Adding to your post to help general understanding:

As a cable and the connections at each end heat up due to current flowing through them, the overall resistance increases slightly (more than the R increase already added).
The more current flowing, the higher this temperature increase and thus the higher the resistance, varying the voltage supplied to the gfx card.
This alone negatively impacts the power supplied using a single cable vs dual cables.
But on top, so does the rapidly changing current flow caused by the rapidly changing load of a GPU and its memory.

When less current flows through a resistance, the voltage drop is lower. Or the higher the current flow, the more voltage will drop across this resistance.
So as the current flow changes rapidly with the GPU load, the voltage drop across the cable connection also fluctuates rapidly.
This stops the expensive, very stable power supply from being so stable.
When pushing the boundaries of capability (such as with already overclocked 3080/90 cards as bought) this starts to matter more.
While it can work fine with some cards, others might exhibit stability problems using two power outs from a single cable.
Double the current flow = much higher power fluctuation level.
AND
with the 2 connections supplying different areas on the card/GPU that could be on different clocks, the change in current flow will not necessarily be the same for both, increasing the rate of voltage changes over that single cable.

Summing up:
A single cable supplying 2 connections to a gfx card will provide noisier power and thus less stable power than using 2 cables.
Whether that matters depends how close to the edge the gfx card is being pushed.

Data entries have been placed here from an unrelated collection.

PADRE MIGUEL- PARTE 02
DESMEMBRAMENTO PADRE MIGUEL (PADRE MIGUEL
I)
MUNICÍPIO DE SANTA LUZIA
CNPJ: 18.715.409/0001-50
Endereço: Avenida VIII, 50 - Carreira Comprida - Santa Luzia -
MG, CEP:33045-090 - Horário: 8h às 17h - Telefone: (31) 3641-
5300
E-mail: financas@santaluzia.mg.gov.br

Also, a bad connection has a much more profound effect when supplying more current, the heat created can be extreme.
I burned a connection to my Corsair AX750 PSU when the gfx card wire wasnt plugged into it properly.
I only found out after my PC shut off while gaming, I sniffed around for any issues and found the connector had melted after it wasnt properly clipped in place.
Luckily, after cleaning it up, the plug clipped in place ok and still worked fine. The same PC is still running well a good 3 years+ later.
If this GPUs PCIe wire had been doing double duty while being maxed out, it could have been much worse.